Tries scored by grounding the ball against the padded post protector will no longer be allowed under a new World Rugby rule change.

World Rugby says the change to Law 8 comes into effect immediately.

A try had previously been awarded if the ball was grounded against the padding of the post.

The rule change was rubber-stamped by the World Rugby Council during a special meeting held via videoconference on Tuesday.

It follows a recommendation by the international federation's Rugby Committee and specialist Laws Review Group.

World Rugby's illustration of try being scored against a post / Picture: World Rugby

World Rugby say, "With defending players currently legally obliged to stay behind the goal-line and post-protector shape and size increasing for welfare reasons, it is increasingly difficult for teams to legally defend this area.

"In some extreme cases, post protectors have been lifted or moved by defending teams, leaving the posts exposed and therefore increasing the risk of injury."

The new law now reads: "A try is scored when the attacking player is first to ground the ball in the opponents’ in-goal."

Recently re-elected World Rugby chairman said of the alteration, "World Rugby’s mission is to make the game as simple, safe and enjoyable to play as possible.
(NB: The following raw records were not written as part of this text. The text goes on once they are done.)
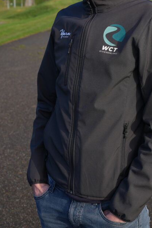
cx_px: 110
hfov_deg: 18.8
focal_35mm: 72
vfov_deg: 27.9
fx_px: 456
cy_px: 78
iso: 100
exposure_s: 1/400
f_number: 4.5
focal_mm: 29.1
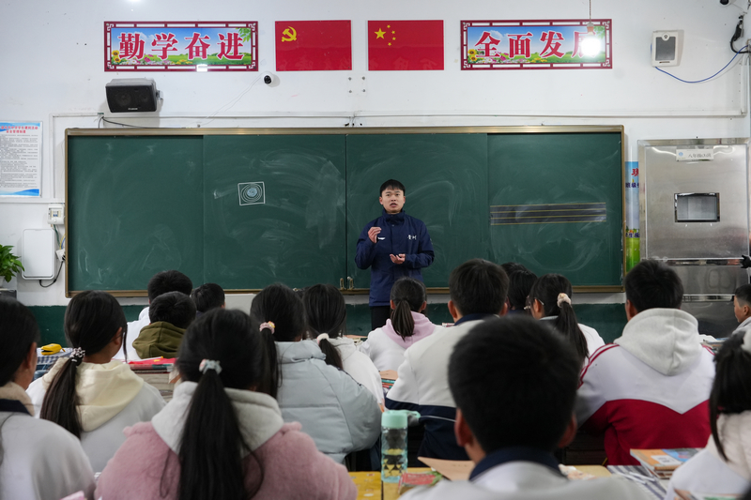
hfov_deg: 44.5
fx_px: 918
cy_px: 250
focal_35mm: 44
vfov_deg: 30.5
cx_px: 376
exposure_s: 1/80
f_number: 5.6
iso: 2500
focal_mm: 44
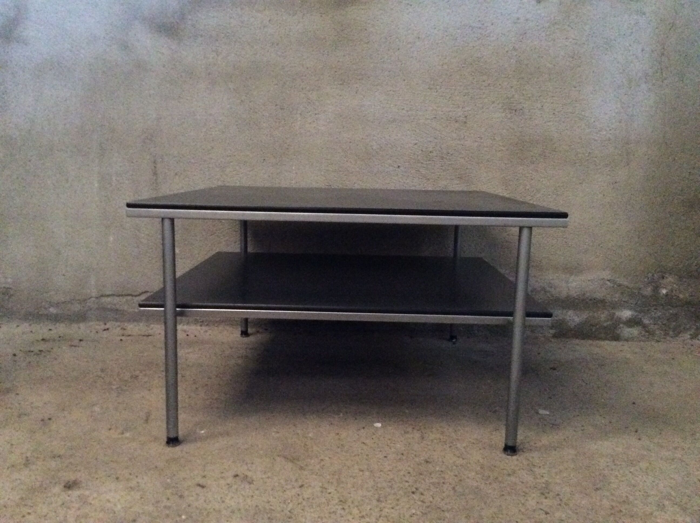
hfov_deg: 56.9
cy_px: 262
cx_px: 350
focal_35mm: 32
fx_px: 646
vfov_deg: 44.1
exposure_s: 1/17
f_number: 2.4
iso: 800
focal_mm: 3.3
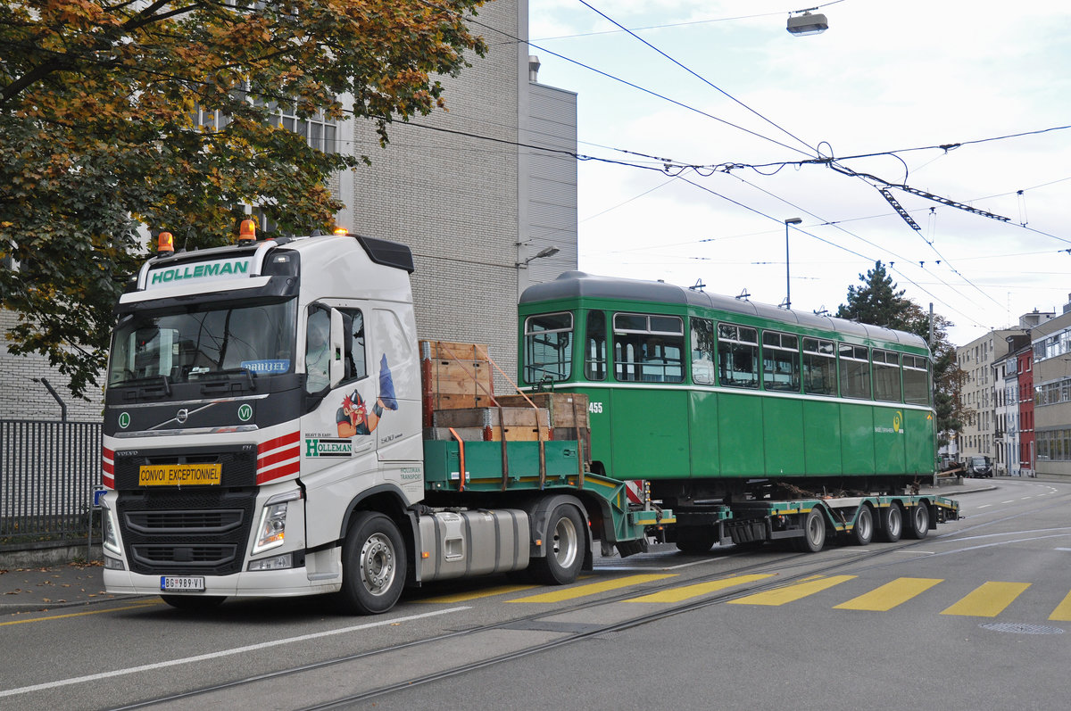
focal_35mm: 48
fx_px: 1426
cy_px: 356
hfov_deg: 41.2
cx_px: 536
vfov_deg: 28.0
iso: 400
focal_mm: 32
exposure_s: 1/800
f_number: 4
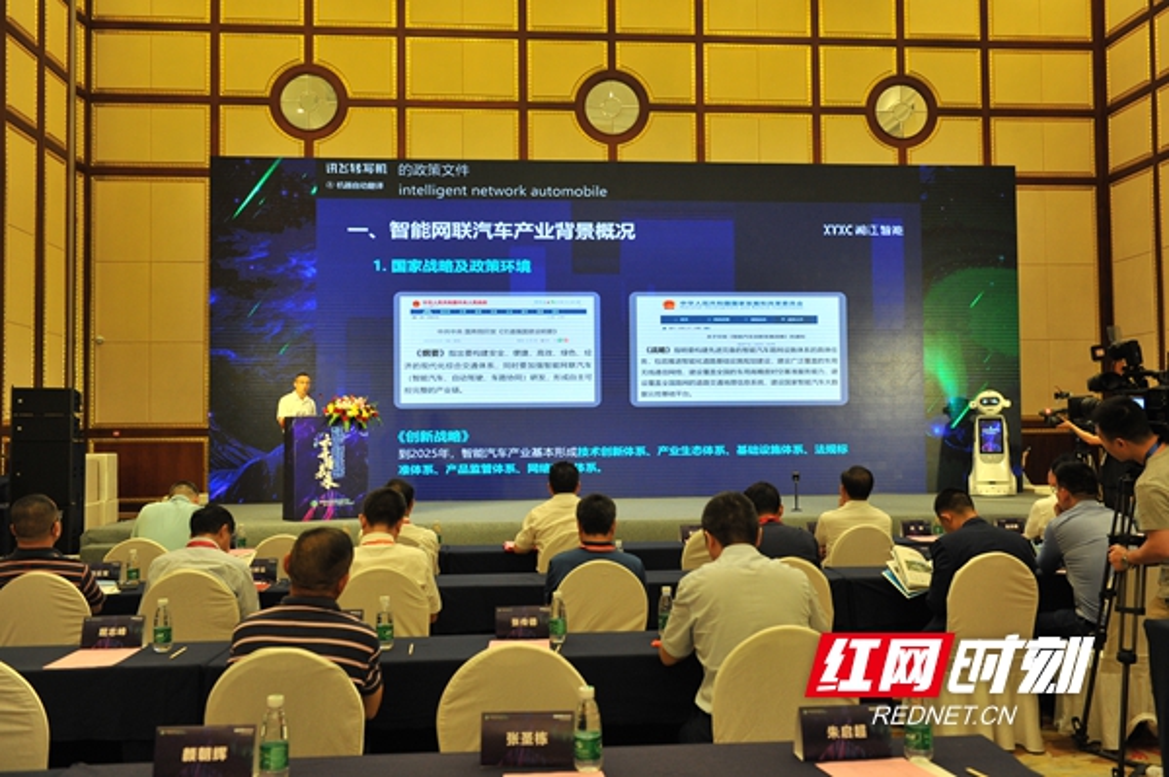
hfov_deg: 55.8
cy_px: 388
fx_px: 1103
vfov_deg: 38.8
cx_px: 584
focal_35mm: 34
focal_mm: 34
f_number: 4.5
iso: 2000
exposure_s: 1/200
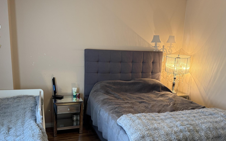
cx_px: 117
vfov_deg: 38.1
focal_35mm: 33
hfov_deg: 58.1
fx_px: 203
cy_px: 88
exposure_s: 1/60
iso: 250
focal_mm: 6.76
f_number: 1.78
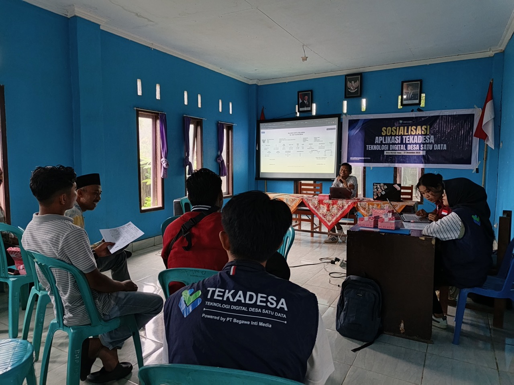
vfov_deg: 58.9
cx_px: 257
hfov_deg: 73.9
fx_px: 342
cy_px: 192
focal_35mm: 23
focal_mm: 5.56
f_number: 1.8
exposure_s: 1/50
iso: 750
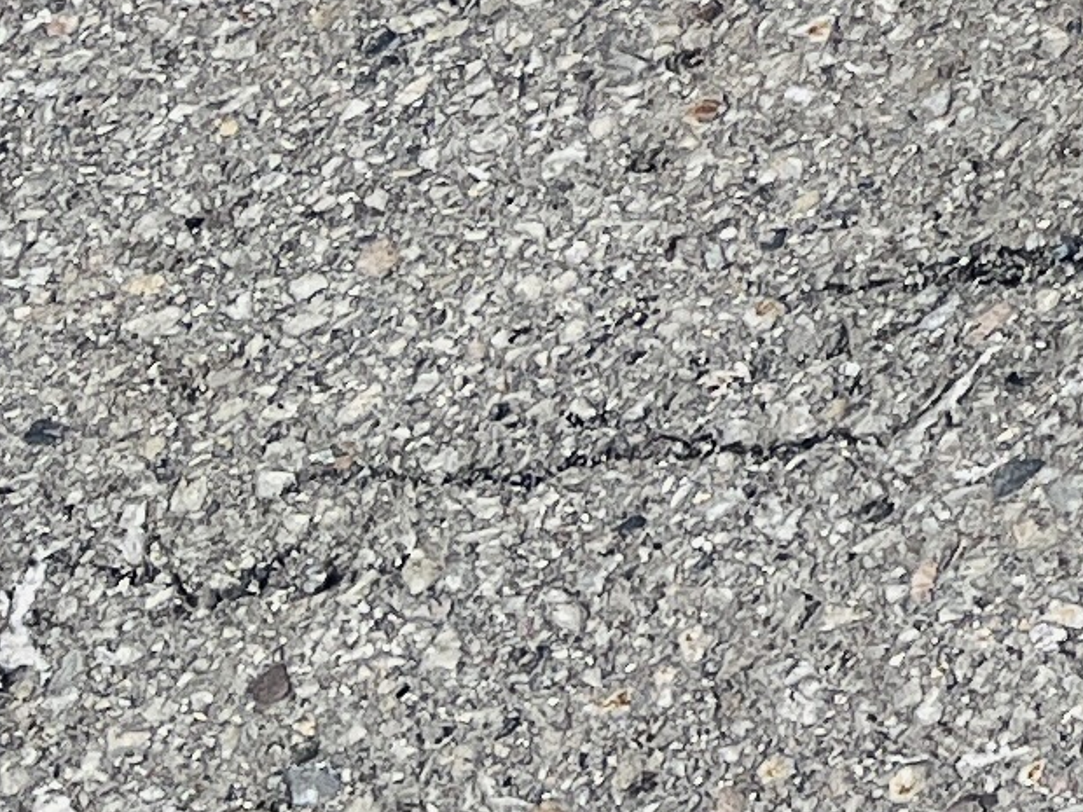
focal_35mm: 169
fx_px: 5287
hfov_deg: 9.6
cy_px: -1053
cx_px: 3062
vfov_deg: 8.2
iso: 50
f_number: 1.6
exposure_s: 1/5319
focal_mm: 5.1
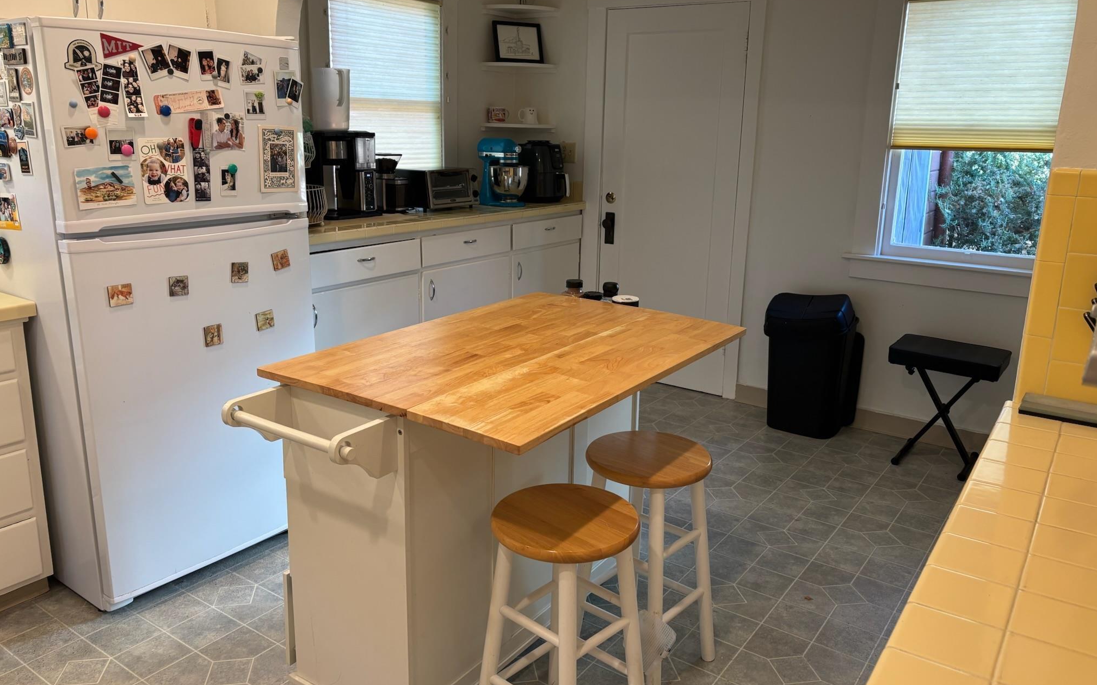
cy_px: 314
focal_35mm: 28
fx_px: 837
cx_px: 556
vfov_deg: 44.5
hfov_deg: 66.5
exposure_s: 1/60
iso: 100
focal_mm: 5.96
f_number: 1.6
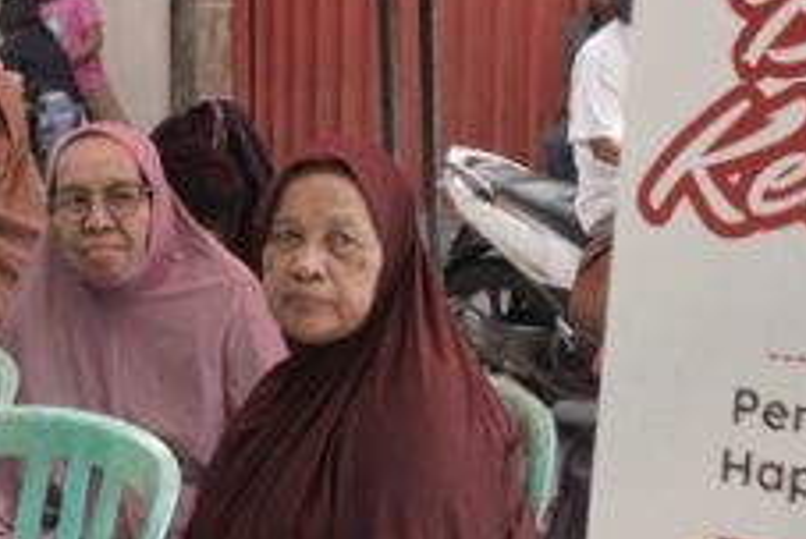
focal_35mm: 98
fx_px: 2197
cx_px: 163
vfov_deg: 13.9
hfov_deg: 20.6
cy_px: 122
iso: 320
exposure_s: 1/500
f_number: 5
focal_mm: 29
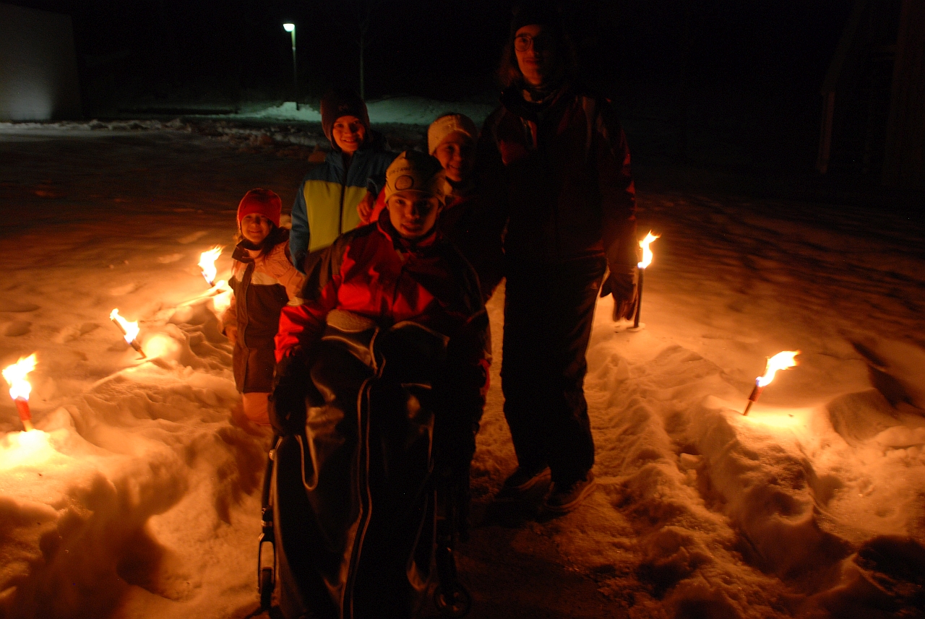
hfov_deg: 53.1
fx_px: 926
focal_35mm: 36
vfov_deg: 37.0
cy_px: 310
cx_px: 462
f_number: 4
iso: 400
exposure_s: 1/2
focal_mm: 24
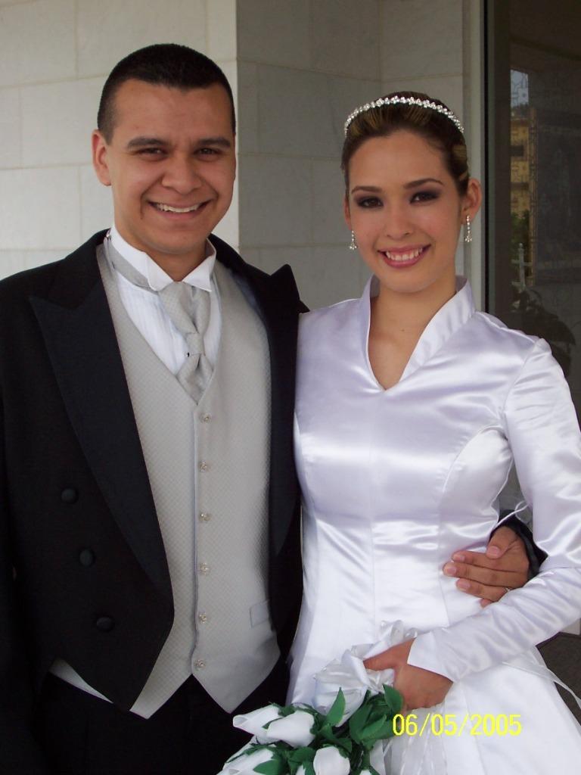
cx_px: 290
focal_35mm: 57
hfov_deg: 25.7
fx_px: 1276
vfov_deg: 33.8
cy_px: 388
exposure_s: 1/350
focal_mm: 8.6
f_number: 3.4
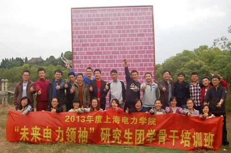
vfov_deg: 36.8
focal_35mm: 36
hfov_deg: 53.2
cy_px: 76
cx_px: 116
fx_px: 231
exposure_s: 1/125
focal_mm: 24
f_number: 5.6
This law amendment reflects that mission.

"By stipulating that an attacking team can no longer score against the post protector and therefore must ground the ball in-goal, this gives defending teams a fair chance of preventing a try from being scored."

Meanwhile, World Rugby say there has been a positive response to their trials of new rules aimed at improving player welfare.

A number of rule changes have been trialled in French lower division (or community) rugby, including reducing the tackle height to waist-level.

World Rugby say that's resulted "in a three-fold decrease in injuries and a 60 per cent reduction in concussion in the French community game".